Auch fast ein Jahr nach Inkrafttreten des Verpackungsgesetzes ist das Thema Wertstoffgesetz noch nicht vom Tisch. Der baden-württembergische Umweltminister Franz Untersteller (Grüne) kündigte vergangene Woche an, dass es zeitnah einen weiteren Vorstoß des Landes in diese Richtung geben soll. "Warum wir Verpackungen anders behandeln als Nicht-Verpackungen konnte mir bisher noch keiner erklären", sagte er im Rahmen des Ressourceneffizienz- und Kreislaufwirtschaftskongresses in Leinfelden bei Stuttgart.

Angesichts der großen Mengen anderer Produkte mit hohen Kunststoffanteilen, die außerhalb des Verpackungsregimes laufen und meist über den Restmüll laufen, müsse man den Fokus auf Verpackungen in der Diskussion um Kunststoffe weiter in Frage stellen, erklärte Untersteller.

Die Unterscheidung zwischen Verpackung und Nicht-Verpackung dürfe nicht darüber entscheiden, ob gleichartige Abfälle in die Müllverbrennung oder in die Verwertung gehen. Eine neue Diskussion über ein Wertstoffgesetz in Deutschland sei daher dringend nötig, so der Minister weiter.

Im Bereich des Kunststoffrecyclings sind aus Sicht von Untersteller weiterhin große Widersprüche zu beobachten.

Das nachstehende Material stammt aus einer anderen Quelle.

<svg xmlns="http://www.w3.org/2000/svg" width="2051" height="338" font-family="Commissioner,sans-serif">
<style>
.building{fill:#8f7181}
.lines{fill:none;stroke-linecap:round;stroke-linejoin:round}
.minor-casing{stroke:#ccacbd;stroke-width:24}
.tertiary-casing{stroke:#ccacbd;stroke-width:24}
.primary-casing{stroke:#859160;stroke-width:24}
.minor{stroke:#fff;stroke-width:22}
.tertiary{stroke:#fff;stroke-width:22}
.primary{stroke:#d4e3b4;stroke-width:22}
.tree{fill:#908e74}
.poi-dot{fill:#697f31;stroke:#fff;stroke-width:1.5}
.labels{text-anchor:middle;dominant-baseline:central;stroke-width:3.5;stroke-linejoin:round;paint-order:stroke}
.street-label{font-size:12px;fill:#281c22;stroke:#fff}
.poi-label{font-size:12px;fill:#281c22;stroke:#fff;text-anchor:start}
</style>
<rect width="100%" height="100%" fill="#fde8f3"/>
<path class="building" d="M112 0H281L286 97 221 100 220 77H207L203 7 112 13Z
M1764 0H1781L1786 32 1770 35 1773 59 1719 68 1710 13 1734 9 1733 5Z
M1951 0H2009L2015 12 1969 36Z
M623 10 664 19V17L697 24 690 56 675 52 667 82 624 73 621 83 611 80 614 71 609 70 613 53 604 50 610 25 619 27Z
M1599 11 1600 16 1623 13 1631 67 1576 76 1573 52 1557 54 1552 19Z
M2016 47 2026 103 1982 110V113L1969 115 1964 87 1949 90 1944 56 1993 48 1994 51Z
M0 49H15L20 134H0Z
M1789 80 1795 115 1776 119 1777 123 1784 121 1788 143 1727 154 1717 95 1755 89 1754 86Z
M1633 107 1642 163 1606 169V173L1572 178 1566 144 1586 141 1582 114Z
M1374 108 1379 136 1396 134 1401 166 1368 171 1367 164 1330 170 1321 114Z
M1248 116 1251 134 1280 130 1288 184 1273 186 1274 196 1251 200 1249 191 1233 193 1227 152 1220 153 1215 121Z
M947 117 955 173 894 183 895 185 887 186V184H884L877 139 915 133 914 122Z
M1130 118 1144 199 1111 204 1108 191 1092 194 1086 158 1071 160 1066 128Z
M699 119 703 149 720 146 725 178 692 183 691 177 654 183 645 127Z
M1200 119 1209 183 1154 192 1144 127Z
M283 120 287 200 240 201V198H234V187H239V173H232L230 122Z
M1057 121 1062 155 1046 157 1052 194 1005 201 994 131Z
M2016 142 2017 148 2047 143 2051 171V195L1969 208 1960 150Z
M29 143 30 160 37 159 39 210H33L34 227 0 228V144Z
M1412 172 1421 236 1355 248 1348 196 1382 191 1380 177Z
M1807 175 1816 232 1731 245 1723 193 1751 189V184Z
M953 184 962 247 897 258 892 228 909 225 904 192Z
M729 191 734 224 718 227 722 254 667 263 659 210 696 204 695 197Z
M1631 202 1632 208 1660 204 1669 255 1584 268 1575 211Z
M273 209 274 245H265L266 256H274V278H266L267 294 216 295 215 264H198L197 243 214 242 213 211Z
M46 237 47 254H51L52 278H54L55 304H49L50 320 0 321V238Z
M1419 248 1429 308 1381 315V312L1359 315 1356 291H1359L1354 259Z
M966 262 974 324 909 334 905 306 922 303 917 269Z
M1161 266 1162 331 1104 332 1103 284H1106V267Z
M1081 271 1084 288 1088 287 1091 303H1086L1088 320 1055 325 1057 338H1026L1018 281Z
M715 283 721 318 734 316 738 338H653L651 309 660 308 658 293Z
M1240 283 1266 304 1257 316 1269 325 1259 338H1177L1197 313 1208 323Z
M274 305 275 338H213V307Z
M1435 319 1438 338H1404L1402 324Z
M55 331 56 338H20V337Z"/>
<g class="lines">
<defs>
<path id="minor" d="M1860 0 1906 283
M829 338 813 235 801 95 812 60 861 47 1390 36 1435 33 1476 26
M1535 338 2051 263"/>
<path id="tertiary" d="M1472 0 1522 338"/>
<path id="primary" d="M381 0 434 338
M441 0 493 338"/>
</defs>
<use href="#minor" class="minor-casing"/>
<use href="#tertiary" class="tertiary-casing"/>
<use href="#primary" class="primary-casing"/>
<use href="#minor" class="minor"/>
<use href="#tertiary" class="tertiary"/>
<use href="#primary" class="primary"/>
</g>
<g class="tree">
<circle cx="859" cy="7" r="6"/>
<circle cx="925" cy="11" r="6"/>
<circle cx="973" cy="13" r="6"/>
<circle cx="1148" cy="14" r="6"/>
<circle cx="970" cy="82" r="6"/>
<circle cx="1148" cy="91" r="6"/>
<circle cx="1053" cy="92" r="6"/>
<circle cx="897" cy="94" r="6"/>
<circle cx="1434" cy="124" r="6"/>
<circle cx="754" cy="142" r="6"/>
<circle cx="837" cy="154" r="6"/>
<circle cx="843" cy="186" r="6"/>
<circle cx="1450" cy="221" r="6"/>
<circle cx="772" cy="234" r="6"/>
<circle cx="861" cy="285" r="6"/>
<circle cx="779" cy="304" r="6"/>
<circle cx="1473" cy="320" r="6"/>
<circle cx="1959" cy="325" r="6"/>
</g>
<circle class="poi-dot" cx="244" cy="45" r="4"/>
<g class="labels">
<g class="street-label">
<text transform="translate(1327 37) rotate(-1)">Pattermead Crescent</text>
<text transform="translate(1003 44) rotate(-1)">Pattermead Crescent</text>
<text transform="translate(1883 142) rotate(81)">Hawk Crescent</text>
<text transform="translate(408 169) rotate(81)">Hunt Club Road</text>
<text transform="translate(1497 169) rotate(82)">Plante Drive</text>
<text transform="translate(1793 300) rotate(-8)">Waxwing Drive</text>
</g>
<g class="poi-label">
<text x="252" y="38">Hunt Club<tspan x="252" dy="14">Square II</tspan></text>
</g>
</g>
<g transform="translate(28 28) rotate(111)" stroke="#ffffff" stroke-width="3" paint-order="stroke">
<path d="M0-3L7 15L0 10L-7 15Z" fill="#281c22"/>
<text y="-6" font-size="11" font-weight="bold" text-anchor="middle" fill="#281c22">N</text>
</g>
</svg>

So könnten durch mittlerweile hochtechnisierte Anlagen auf der einen zwar durchaus schon sortenreine Kunststofffraktionen in großer Zahl erzeugt werden. Für diese gebe es dann aber oftmals gar keine Nachfrage. Andererseits würden potenzielle Abnehmer beklagen, dass sie Rezyklate nicht in der von ihnen benötigten Qualität erhalten.